Andrea Aveto insegna Letteratura italiana contemporanea presso l’Università degli Studi di Genova. Si è occupato dell’autore del Peccato nel saggio Un capitolo della biografia di Giovanni Boine (Novi Ligure, Città del silenzio, 2012) e ne ha successivamente curato il Carteggio (1915-1917) intrattenuto con Adelaide Coari (Novi Ligure, Città del silenzio,2014).

Chiara Catapano
dirige la rivista on-line "L’Olandese volante" (www.olandesevolante.com) assieme a Claudio Di Scalzo. Poetessa, suoi articoli sono apparsi su riviste di settore in Italia e all’estero. Si occupa da alcuni anni dello scrittore portorino con particolare attenzione verso il ricco epistolario. A Giovanni Boine è dedicata la sua raccolta poetica (La graziosa vita, Thauma, 2013).

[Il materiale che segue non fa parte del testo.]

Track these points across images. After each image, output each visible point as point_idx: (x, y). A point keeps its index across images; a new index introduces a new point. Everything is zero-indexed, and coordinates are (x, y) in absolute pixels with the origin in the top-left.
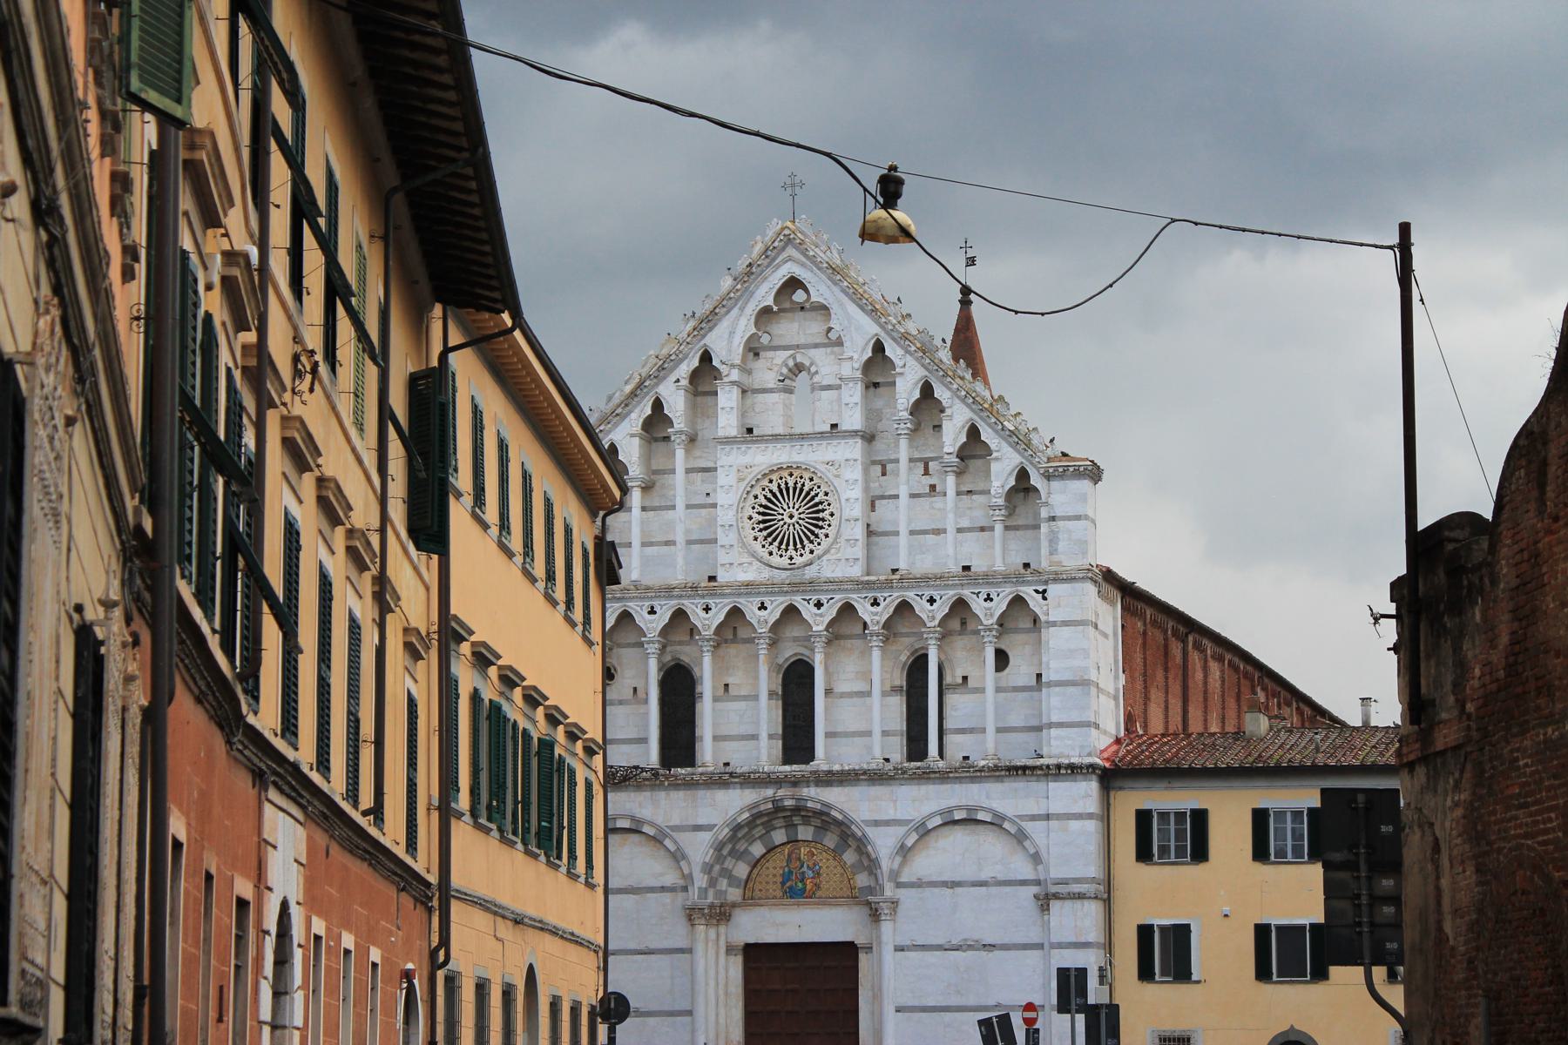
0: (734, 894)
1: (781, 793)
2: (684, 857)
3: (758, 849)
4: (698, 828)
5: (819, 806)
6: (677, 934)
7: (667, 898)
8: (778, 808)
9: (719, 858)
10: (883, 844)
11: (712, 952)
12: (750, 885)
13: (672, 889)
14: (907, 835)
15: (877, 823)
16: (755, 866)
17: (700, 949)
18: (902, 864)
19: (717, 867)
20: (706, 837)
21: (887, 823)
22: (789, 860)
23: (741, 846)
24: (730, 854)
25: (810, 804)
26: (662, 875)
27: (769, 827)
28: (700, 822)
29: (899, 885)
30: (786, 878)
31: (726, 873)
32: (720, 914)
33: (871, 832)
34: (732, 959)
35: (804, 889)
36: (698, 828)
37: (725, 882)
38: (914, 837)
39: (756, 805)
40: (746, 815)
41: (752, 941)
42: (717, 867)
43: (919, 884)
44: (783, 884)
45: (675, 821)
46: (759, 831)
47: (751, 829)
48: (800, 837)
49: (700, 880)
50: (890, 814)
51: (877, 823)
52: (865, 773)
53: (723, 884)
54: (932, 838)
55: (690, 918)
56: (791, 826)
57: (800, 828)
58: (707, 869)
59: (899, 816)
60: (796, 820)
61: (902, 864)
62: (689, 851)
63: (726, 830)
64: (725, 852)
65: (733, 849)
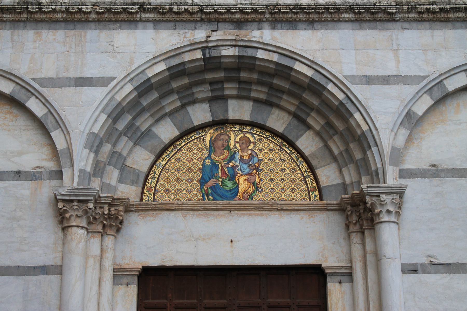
0: (129, 192)
1: (217, 36)
2: (60, 124)
3: (166, 131)
4: (83, 82)
5: (275, 58)
6: (38, 241)
7: (24, 188)
8: (211, 63)
9: (111, 134)
10: (381, 110)
11: (93, 274)
12: (151, 183)
13: (33, 176)
14: (416, 97)
15: (369, 80)
16: (159, 156)
17: (75, 264)
18: (409, 140)
19: (107, 148)
20: (98, 94)
21: (385, 80)
22: (212, 148)
23: (144, 123)
24: (125, 133)
25: (261, 54)
26: (20, 154)
27: (189, 100)
28: (88, 74)
29: (403, 174)
30: (208, 173)
31: (117, 159)
32: (108, 217)
33: (360, 91)
34: (122, 290)
35: (234, 192)
36: (83, 82)
37: (116, 173)
38: (426, 102)
39: (178, 52)
40: (162, 67)
41: (154, 262)
42: (107, 148)
43: (435, 172)
44: (202, 182)
45: (49, 70)
46: (172, 103)
47: (163, 97)
48: (232, 115)
49: (83, 160)
50: (390, 69)
51: (369, 80)
52: (351, 9)
53: (113, 175)
54: (450, 107)
55: (62, 220)
56: (218, 99)
57: (232, 103)
58: (95, 144)
59: (404, 71)
60: (230, 89)
61: (409, 140)
62: (69, 116)
63: (129, 88)
64: (121, 126)
65: (131, 125)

Claudio Di Scalzo si laurea all’Università di Pisa con una tesi sull’Interventismo e il Neutralismo nel 1914-1915 in Toscana. Diventa esponente della poesia visiva. Pubblica nel 1997 il romanzo epistolare Vecchiano, un paese. Lettere a Antonio Tabucchi per i tipi della Feltrinelli. Cura mostre con catalogo per Henri Michaux, Jacques Villeglé, Giorgio De Chirico, Medardo Rosso, Arturo Martini. Collabora con la Galleria Peccolo di Livorno. Cura gli scritti letterari e politici del poeta interventista Giovanni Bertacchi. Dal duemila in Rete ha ideato siti e blog. Dirige, con Chiara Catapano, la rivista online "L’Olandese Volante Transmoderno" (www.olandesevolante.com).